START TEXT FOR ANALYSIS
Why is my code faster than MKL???

Michael_Stauffer · ‎11-20-2007

OS X 10.4.10
Intel Core Duo 1.66 GHz
GCC 4.0.1
MKL 10.0.012

Hi,

I'm just trying out MKL. I'm doing some simple comparisons of VML with a simple complex vector math lib I wrote. My test program crunches a 1000-element complex vector 500k times in a simple loop, first using VML, then my lib.

My lib simply loops through a complex input array and performs element-by-element addition, absolute value or multiplication, depending on the function. My library is doing complex-number multiplication and absolute value.

Here are the timing results:
______VML___My Lib
add.....1.43....1.90
mul...21.51....3.40
abs...17.18....2.21

As you can see, VML is slightly faster for addition, but *much* slower for multiplication and absolute value.
END TEXT FOR ANALYSIS
START RECORD EXCERPTS
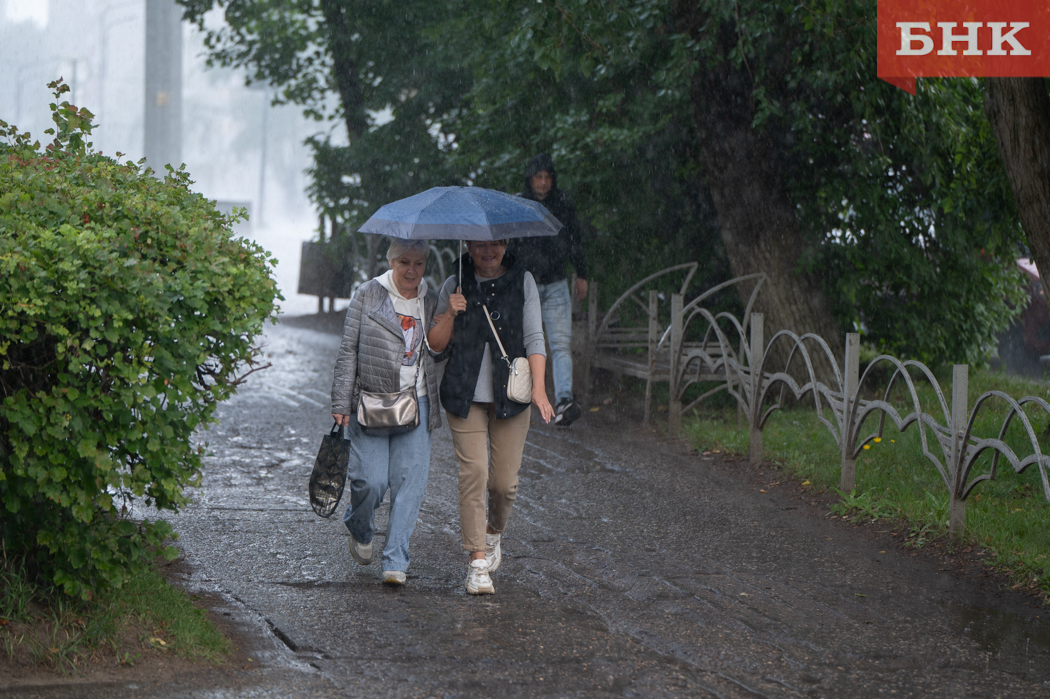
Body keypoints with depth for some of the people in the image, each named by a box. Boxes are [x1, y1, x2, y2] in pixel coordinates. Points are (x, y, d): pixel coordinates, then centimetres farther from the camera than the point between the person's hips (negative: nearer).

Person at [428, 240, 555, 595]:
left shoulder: (522, 282, 4)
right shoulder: (454, 286, 4)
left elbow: (534, 337, 0)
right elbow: (436, 345, 7)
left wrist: (539, 387, -11)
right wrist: (450, 315, -12)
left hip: (510, 393, 0)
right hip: (466, 395, 0)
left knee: (504, 481, -1)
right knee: (474, 473, -12)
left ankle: (493, 531, 31)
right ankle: (477, 561, -7)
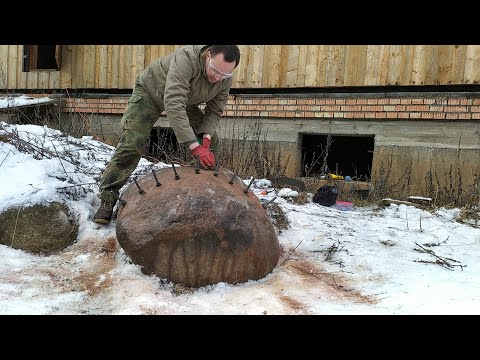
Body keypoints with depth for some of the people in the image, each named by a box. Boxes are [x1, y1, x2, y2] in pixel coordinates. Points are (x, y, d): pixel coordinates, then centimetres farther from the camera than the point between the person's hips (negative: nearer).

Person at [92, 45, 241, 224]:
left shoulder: (225, 79, -21)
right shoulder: (186, 57, -42)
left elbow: (214, 112, -9)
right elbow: (173, 106, -50)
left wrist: (206, 136, -29)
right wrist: (194, 146, -55)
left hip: (184, 100, 6)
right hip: (149, 91, -5)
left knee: (212, 141, -4)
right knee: (129, 145, -16)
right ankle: (107, 201, -6)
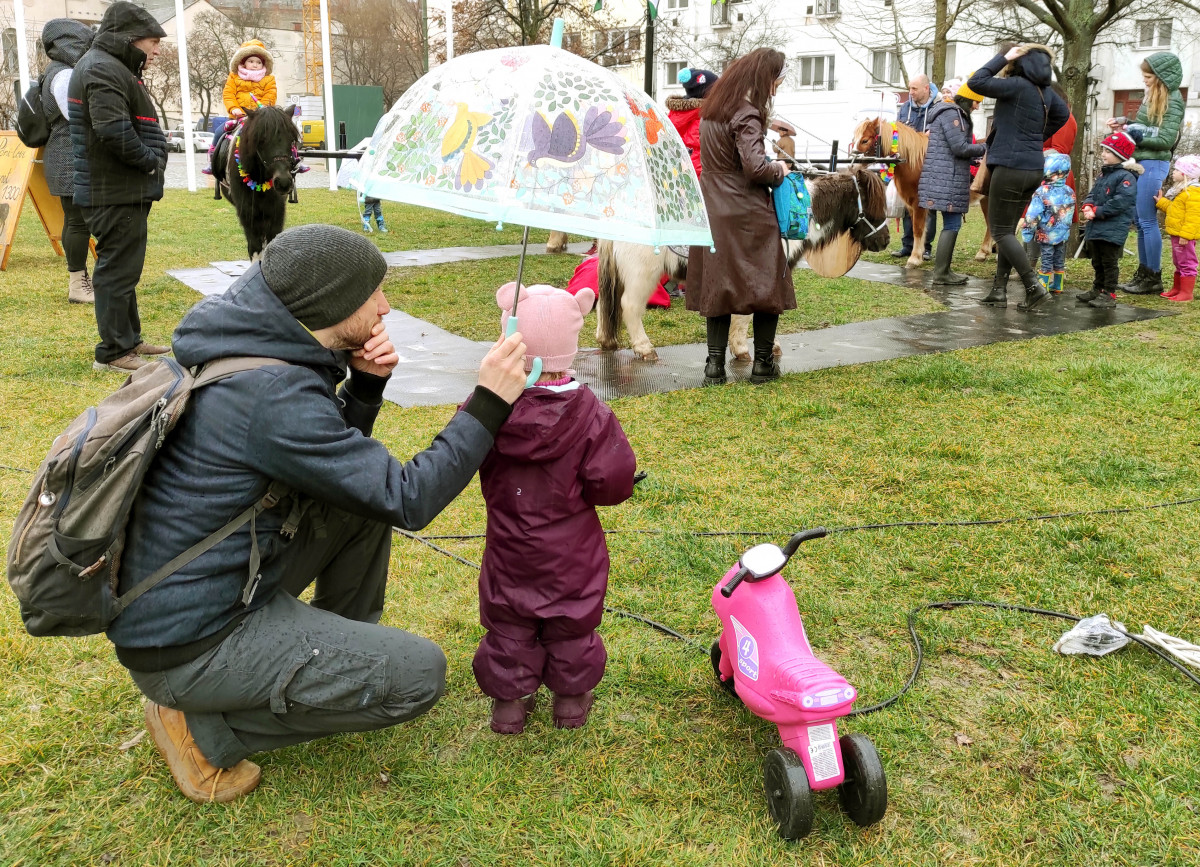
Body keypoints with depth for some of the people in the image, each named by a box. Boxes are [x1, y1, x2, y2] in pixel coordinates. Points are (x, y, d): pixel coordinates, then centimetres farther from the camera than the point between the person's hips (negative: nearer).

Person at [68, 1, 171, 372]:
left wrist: (152, 157, 8)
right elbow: (114, 131, -27)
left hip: (125, 190, 11)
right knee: (117, 269, -5)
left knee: (124, 267, 18)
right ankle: (113, 351, 2)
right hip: (115, 192, -11)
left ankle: (129, 338, 29)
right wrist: (150, 160, -15)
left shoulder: (112, 67, 19)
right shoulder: (103, 69, -16)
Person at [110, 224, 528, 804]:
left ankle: (346, 651, 24)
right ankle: (204, 728, 0)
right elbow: (409, 500, -22)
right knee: (420, 673, -10)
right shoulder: (273, 395, -28)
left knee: (362, 493, 11)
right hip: (186, 646, -9)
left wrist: (365, 385, -3)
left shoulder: (245, 347, 1)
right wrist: (490, 402, -15)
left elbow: (334, 461, 14)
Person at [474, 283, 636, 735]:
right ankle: (570, 697, 35)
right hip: (571, 553, 0)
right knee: (571, 624, 20)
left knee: (509, 626, 19)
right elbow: (612, 483, -17)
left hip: (509, 549, 1)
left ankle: (509, 701, 29)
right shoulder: (591, 414, -20)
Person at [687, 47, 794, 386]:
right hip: (748, 213, -7)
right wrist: (779, 169, -6)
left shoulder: (713, 107, 10)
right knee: (769, 284, 7)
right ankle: (762, 363, 12)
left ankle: (715, 364, 9)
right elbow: (755, 167, -26)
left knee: (718, 284, 12)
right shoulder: (746, 114, -16)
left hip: (713, 210, 7)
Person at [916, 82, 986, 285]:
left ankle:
END RECORD EXCERPTS
ACTIVITY -> Transcribe the forum post above about comparing VML with a custom complex vector library, reproducing every line word for word.

WRITTEN RESPONSE ->
Why is my code faster than MKL???

Michael_Stauffer · ‎11-20-2007

OS X 10.4.10
Intel Core Duo 1.66 GHz
GCC 4.0.1
MKL 10.0.012

Hi,

I'm just trying out MKL. I'm doing some simple comparisons of VML with a simple complex vector math lib I wrote. My test program crunches a 1000-element complex vector 500k times in a simple loop, first using VML, then my lib.

My lib simply loops through a complex input array and performs element-by-element addition, absolute value or multiplication, depending on the function. My library is doing complex-number multiplication and absolute value.

Here are the timing results:
______VML___My Lib
add.....1.43....1.90
mul...21.51....3.40
abs...17.18....2.21

As you can see, VML is slightly faster for addition, but *much* slower for multiplication and absolute value.